Seine Majestät Ludwig II. Otto Friedrich Wilhelm von Bayern, wurde am 25. August 1845 auf Schloß Nymphenburg geboren. Er entsprang der Ehe zwischen König Maximilian II. und Prinzessin Marie von Preußen.
Bereits als 18-jähriger Jüngling bestieg Ludwig in ernster Zeit den bayerischen Thron. Wie sein Vater, so glaubte auch er an eine Erneuerung des Deutschen Reiches auf der Grundlage der alten Bundesverfassung. Als aber das Jahr 1866 zeigte, daß es unmöglich sei, Österreichs Vorherrschaft aufrechtzuerhalten, fügte er sich mit weiser Einsicht in die geänderte Sachlage und hielt an den mit Preußen geschlossenen Verträgen unerschütterlich fest. In kerndeutschem Empfinden schlossen sich Bayerns Fürst und Volk der großen Bewegung an, die zu den ruhmvollen Kämpfen gegen Frankreich und zur Errichtung des Deutschen Reiches führte.
Zur Blüte der vaterländischen Industrie und namentlich des bayerischen Kunstgewerbes trug der kunstsinnige Fürst ganz wesentlich bei.
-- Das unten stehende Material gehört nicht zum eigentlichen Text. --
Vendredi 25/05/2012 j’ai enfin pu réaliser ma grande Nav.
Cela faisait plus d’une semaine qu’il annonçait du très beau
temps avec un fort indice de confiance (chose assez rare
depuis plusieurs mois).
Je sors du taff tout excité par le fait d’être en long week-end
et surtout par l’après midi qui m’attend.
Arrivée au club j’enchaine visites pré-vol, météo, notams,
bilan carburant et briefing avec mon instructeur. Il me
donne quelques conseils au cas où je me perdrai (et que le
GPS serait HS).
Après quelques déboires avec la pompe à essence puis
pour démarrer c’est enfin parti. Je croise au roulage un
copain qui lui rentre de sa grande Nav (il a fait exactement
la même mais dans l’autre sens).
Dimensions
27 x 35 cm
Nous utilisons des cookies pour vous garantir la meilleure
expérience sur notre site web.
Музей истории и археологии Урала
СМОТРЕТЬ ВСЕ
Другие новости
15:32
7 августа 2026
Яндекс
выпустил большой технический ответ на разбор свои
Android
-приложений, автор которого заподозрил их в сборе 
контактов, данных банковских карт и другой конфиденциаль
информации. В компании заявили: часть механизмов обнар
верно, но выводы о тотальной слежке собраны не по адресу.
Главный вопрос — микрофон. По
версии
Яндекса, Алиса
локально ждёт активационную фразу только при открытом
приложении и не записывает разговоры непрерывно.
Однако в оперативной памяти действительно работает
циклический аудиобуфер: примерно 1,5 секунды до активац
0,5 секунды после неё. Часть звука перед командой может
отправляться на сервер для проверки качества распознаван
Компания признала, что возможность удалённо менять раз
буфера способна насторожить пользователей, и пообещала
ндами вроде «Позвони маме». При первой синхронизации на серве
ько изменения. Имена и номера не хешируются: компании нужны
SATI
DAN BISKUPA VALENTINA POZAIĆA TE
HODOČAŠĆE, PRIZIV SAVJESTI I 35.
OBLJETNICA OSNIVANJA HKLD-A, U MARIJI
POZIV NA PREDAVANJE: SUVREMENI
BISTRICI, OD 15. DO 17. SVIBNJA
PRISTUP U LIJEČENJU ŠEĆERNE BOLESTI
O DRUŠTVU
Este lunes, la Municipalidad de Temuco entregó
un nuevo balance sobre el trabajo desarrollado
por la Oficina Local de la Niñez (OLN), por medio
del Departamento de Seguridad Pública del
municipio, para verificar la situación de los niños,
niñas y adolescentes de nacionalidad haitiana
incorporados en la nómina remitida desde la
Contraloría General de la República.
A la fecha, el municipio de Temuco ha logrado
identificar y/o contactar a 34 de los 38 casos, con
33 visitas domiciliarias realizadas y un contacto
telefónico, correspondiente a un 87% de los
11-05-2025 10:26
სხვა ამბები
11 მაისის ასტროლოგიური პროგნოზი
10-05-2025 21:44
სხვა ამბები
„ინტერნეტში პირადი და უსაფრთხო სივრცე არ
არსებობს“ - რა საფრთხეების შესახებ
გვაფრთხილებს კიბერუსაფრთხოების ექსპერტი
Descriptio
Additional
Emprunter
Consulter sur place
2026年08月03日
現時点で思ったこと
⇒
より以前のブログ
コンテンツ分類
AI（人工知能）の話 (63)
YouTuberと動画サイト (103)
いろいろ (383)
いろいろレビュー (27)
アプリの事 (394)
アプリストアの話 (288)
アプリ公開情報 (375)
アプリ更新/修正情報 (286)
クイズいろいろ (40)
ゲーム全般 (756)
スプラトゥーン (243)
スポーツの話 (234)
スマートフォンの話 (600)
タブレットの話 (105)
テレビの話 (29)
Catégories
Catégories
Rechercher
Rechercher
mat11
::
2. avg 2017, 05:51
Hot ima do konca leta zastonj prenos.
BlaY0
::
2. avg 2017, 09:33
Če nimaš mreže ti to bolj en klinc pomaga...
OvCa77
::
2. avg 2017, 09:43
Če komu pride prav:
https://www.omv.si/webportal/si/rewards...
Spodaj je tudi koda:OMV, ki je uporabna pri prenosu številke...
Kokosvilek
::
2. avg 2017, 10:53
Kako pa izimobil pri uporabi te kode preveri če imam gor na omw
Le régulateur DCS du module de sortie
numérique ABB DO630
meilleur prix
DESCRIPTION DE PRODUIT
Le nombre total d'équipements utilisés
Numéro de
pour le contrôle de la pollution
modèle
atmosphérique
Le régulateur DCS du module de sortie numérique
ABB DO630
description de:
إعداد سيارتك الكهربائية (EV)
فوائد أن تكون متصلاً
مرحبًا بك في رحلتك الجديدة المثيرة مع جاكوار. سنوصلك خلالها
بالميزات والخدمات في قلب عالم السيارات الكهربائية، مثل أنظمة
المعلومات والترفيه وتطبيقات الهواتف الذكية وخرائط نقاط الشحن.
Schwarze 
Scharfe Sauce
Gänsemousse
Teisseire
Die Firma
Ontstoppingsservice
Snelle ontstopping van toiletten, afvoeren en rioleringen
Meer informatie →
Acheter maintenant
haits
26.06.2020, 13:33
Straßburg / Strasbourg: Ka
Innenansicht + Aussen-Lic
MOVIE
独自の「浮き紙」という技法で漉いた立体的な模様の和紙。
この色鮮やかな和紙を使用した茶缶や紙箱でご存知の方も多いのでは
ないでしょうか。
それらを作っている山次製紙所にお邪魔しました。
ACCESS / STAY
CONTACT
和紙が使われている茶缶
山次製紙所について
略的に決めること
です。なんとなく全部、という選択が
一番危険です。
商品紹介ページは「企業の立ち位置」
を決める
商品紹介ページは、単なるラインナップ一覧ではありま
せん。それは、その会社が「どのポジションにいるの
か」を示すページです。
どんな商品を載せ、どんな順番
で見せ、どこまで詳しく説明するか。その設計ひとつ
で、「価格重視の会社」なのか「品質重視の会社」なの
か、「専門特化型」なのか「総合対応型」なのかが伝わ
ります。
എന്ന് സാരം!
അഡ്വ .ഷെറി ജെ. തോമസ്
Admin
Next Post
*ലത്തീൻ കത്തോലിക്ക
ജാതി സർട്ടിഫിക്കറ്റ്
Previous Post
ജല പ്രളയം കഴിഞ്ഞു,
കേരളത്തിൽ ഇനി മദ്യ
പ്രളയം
Durch die Erbauung und wahrhaft königliche Ausstattung der Schlösser Neuschwanstein, Linderhof und Herrenchiemsee sowie durch die wirksame Unterstützung des großen Tondichters Richard Wagner offenbarte er das hohe Verständnis für die Kunst, das auch er als schönes Erbe der Wittelsbacher von seinen Vätern überkommen hatte. Sein hohes Interesse für Unterricht und Erziehung bekundete Ludwig II. durch die Errichtung der Technischen Hochschule und der Kunstgewerbeschule in München sowie durch die Herstellung eines prächtigen Neubaues für die Akademie der Künste.
In erhebender Weise feierte das bayerische Volk im Jahre 1880 das Jubelfest zur 700-jährigen Regierung der Wittelsbacher, ein Fest, das in seinem ganzen Verlaufe das herzliche Verhältnis kennzeichnete, das Bayerns Volk mit seinem Herrscherhause, mit seinem in kraftvoller Männlichkeit blühenden Könige verband.
Tiefe Bestürzung durchzitterte deshalb das Land, als wenige Jahre danach der verehrte Fürst auf rätselhafte Art und Weise ums Leben kam. Um sein Ende ranken sich seither viele Mythen. Kaum ein Monarch musste mehr Unwahrheiten über seine Person erdulden wie Ludwig II. Zweifellos war er Opfer von Intrigen, Lügen und Verrat.
Auch heute noch, 137 Jahre später, kann der Schleier nicht gelüftet werden. Ein ewig Rätsel wollte er bleiben – es ist ihm wohl gelungen. Machen wir Schluß mit der Verunglimpfung unseres Fürsten und bewahren wir sein Andenken.
Quelle: Bayerisches Realienbuch. Bearbeitet von Dr. Hans Reinlein, Oberlehrer in München Realienbuch Nr. 63, 171. bis 180. Gesamt-Auflage. Bielefeld und Leipzig 1915, Seite 147-148.